Citi’s Nathan Sheets, a former U.S. Treasury official, said: “As this shock gets bigger, the risks of recession rise significantly…certain economic activities may no longer be justifiable, leading to a sharper pullback.”
Even with a swift resolution, damage to Gulf refineries, ports, and storage facilities means higher prices could persist for months. Analysts predict oil could remain between $100–$190 per barrel for the year if supply disruptions continue.
Uneven Impact Across Regions
Europe and parts of Asia are particularly exposed. In the U.K., the OECD has lowered its 2026 growth forecast to 0.7%, the steepest downgrade of any major economy. Indian aluminum exports are curtailed due to gas shortages, potentially driving global price increases for construction materials, solar panels, and consumer goods.

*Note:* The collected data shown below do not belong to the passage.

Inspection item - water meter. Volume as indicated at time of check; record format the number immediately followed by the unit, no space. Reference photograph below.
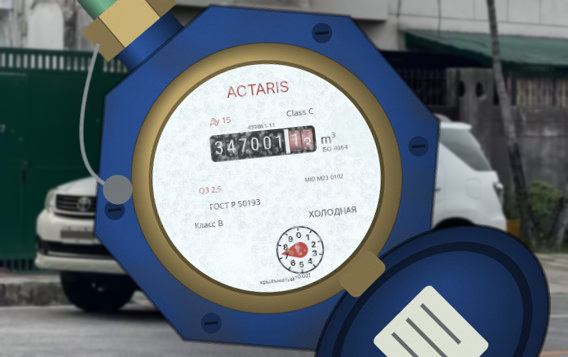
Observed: 347001.127m³
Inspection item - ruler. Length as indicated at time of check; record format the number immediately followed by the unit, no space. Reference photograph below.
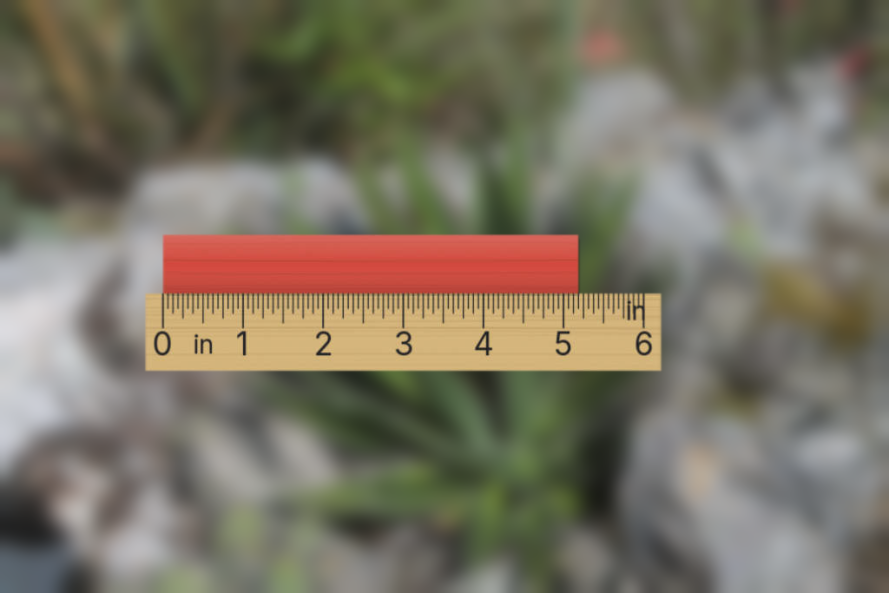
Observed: 5.1875in
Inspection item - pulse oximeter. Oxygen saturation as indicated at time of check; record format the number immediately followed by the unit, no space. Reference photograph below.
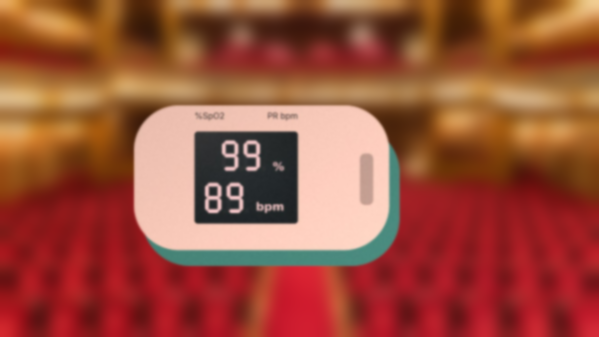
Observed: 99%
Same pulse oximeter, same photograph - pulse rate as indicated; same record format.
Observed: 89bpm
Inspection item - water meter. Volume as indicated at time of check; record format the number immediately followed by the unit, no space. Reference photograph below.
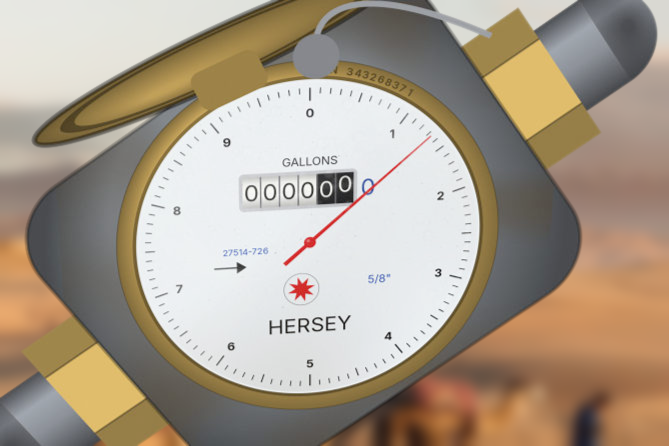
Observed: 1.3gal
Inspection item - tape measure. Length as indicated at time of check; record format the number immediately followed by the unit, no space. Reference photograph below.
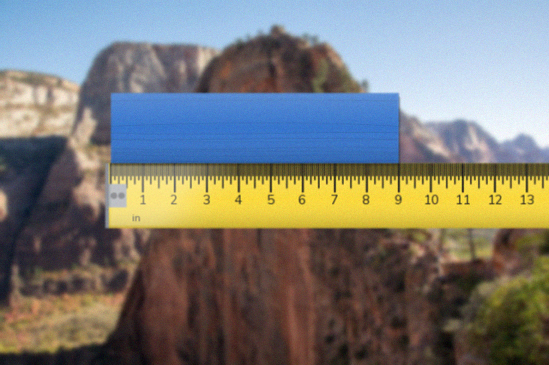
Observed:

China and the U.S. are relatively better positioned. China’s lower dependence on Gulf oil and electrified infrastructure cushions the impact. The U.S., now a net energy exporter, faces rising costs for consumers but gains for domestic energy firms. Nonetheless, prolonged high oil prices could dampen spending in food service, travel, and lodging, with consumer growth projected to slow to around 1% this year.
Long-Term Consequences
Even if the conflict ends abruptly, supply chain disruptions in plastics, chemicals, and energy will continue affecting businesses globally for months. Kelly warned: “You could end the war tomorrow and the price increases will still continue…we’ve created huge problems that will play out over the next several months.”
Analysts emphasize that the duration of the Iran conflict is critical: the longer it persists, the greater the risk of a global economic slowdown or recession, as inflation and supply shortages ripple across multiple sectors.